Scott, who could not be reached for comment, moved the twins to Fayetteville, North Carolina, but encouraged Mackey to have a role in their lives, according to court records filed in Miami-Dade County.

In 1999, about a year before Mackey met Curry, the Bahamian man called the South Broward Drug Enforcement Agency Task Force, a kind of local DEA. John Murray, a Hollywood police narcotics detective who at that time had 18 years' experience on the force, fielded the call. Mackey claimed to have worked with the DEA and police in Washington, D.C., and the Bahamas.

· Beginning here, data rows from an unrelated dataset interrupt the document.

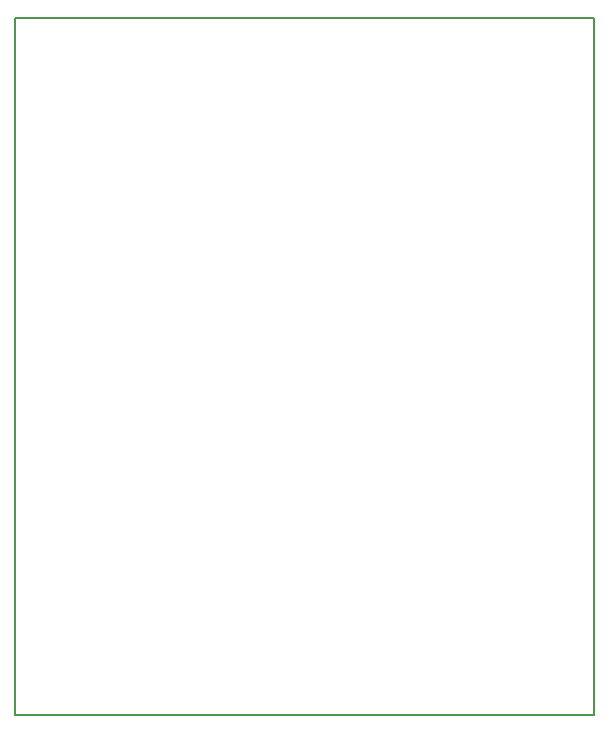
<source format=gbr>
G04 #@! TF.GenerationSoftware,KiCad,Pcbnew,(5.0.1)-3*
G04 #@! TF.CreationDate,2019-01-05T18:42:13-08:00*
G04 #@! TF.ProjectId,EScope-MSDAQ-2-INTANDAQ,4553636F70652D4D534441512D322D49,rev?*
G04 #@! TF.SameCoordinates,Original*
G04 #@! TF.FileFunction,Profile,NP*
%FSLAX46Y46*%
G04 Gerber Fmt 4.6, Leading zero omitted, Abs format (unit mm)*
G04 Created by KiCad (PCBNEW (5.0.1)-3) date 1/5/2019 6:42:13 PM*
%MOMM*%
%LPD*%
G01*
G04 APERTURE LIST*
%ADD10C,0.150000*%
G04 APERTURE END LIST*
D10*
X168023600Y-69633800D02*
X148023600Y-69633800D01*
X168023600Y-128633800D02*
X168023600Y-69633800D01*
X119023600Y-128633800D02*
X168023600Y-128633800D01*
X119023600Y-69633800D02*
X119023600Y-128633800D01*
X148023600Y-69633800D02*
X119023600Y-69633800D01*
M02*

</source>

Murray arranged to meet Mackey in a parking lot. "We had a conversation regarding, you know, how we work, you know, what he had in mind, and, you know, if he had any specific targets..." Murray said. "He didn't have anything at all. As a matter of fact, I believe, after that conversation, he left the area, and we didn't see him for maybe a little over a year."

In 2000, Mackey called back. This time, he had a mark: Valarie Curry. "The informant advised us that [Curry] had several subjects that were looking to purchase cocaine," recalled Murray's partner, Detective James Callari.

The case was perfect for Murray. In 2000, the year of Curry's bust, the detective specialized in reverse stings. He made at least 18 such busts that year, according to commendations listed in his personnel file. Reverse stings are an aggressive form of law enforcement in which police agencies pursue buyers rather than dealers. But, Callari explained in court, "If people are looking for it, we will sell it." Many agencies have since quit employing the process.